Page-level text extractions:
◆ ◆ ◆ ◆ ◆

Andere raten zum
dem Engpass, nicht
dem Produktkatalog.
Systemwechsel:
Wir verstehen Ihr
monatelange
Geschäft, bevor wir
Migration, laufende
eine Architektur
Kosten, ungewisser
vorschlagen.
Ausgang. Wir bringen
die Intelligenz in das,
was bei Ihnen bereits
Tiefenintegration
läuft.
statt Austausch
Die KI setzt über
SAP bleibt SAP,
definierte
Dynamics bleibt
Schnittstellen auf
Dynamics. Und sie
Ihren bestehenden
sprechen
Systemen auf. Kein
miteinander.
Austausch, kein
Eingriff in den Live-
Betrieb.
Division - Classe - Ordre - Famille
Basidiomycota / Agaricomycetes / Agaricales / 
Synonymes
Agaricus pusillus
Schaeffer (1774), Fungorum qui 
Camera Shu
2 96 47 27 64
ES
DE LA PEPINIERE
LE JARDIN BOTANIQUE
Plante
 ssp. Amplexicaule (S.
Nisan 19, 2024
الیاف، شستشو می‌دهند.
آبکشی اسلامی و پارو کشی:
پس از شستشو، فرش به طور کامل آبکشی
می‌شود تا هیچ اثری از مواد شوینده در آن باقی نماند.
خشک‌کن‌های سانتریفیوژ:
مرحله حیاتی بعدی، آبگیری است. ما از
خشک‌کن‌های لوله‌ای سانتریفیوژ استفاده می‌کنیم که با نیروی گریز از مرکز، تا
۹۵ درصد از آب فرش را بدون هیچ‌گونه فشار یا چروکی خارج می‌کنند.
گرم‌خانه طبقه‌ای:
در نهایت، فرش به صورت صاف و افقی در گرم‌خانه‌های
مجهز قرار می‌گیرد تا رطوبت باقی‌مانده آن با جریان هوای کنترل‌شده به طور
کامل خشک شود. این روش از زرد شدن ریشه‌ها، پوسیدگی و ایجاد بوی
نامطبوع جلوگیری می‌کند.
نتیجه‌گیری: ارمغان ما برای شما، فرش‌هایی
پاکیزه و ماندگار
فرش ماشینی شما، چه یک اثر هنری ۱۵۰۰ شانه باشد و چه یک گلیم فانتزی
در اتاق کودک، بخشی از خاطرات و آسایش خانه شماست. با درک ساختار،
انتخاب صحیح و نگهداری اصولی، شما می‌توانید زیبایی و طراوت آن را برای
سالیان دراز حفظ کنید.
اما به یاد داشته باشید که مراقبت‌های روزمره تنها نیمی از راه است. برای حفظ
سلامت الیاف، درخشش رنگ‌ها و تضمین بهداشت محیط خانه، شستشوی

◆ ◆ ◆ ◆ ◆

Task objective: In the records above, locate the lines holding the word "خانه". Copy each of them.

Exercise answer:
گرم‌خانه طبقه‌ای:
در نهایت، فرش به صورت صاف و افقی در گرم‌خانه‌های
در اتاق کودک، بخشی از خاطرات و آسایش خانه شماست. با درک ساختار،
سلامت الیاف، درخشش رنگ‌ها و تضمین بهداشت محیط خانه، شستشوی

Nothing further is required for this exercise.